Sepsis is commonly referred to as blood poisoning. It takes more lives than cancer and is more common than a heart attack. In fact, more than 4,000 children die in the U.S. every year because of sepsis. This makes it crucial for medical flight paramedics to proactively assess and care for patients with suspected sepsis. So here’s a brief guide to help you understand how to care for patients with this condition.
Initial Assessment for Septic Patients
Properly assessing a patient is crucial for medical flight paramedics and EMS providers alike. This speeds up the medical treatment process and also ensures the administration of appropriate care. In order to assess a patient suspected of having sepsis, it’s important to measure the body temperature accurately. A fever or a body temperature lower than normal may be detected if a patient has sepsis.
Fevers, chills, and body aches are some common symptoms of an infection. But not all patients may experience this especially when it comes to older individuals.
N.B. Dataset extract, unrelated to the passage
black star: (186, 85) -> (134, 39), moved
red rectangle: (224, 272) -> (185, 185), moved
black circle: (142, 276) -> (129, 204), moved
Enquire about recent procedures like diagnostic tests or surgery, which may expose the patient to an infection risk. In addition, it’s important to measure the lactate level of a patient. If it’s greater than 4 mmols, it could be a strong indicator of sepsis.
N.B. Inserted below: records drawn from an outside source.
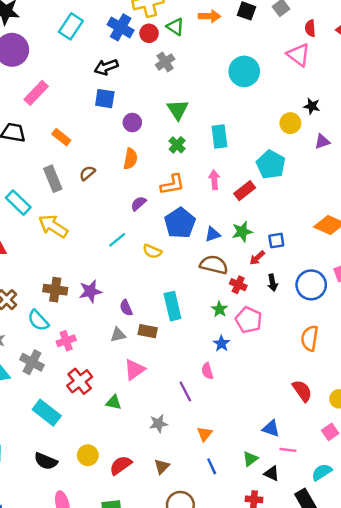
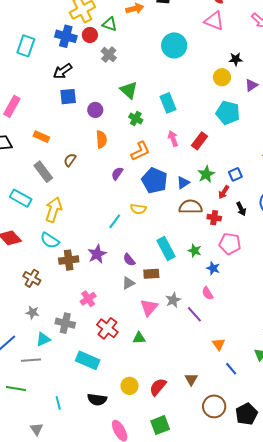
cyan pentagon: (271, 165) -> (228, 113), moved
yellow arrow: (53, 226) -> (54, 210), turned 90
cyan line: (117, 240) -> (115, 221), moved
green star: (220, 309) -> (195, 251), moved
cyan semicircle: (38, 320) -> (50, 240), moved
gray star: (158, 424) -> (173, 300), moved

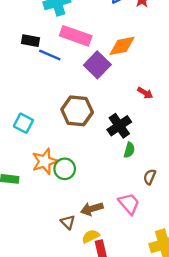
To further confirm your suspicion of sepsis, it’s important to measure the exhaled carbon dioxide level of a patient. While a normal capnography reading may range between 35 and 45 mm Hg, a patient with sepsis generally exhibits a reading lower than 25 mm Hg. If this level of reading coincides with other vital signs that drove your suspicion of sepsis, the patient may be in need of immediate medical care.
Sepsis Treatment for Medical Flight Paramedics
It’s crucial to initiate sepsis treatment by administering large amounts of fluid to the patient. While you initiate antibiotic therapy, you may also need to maintain vascular tone through vasopressors like dopamine or norepinephrine.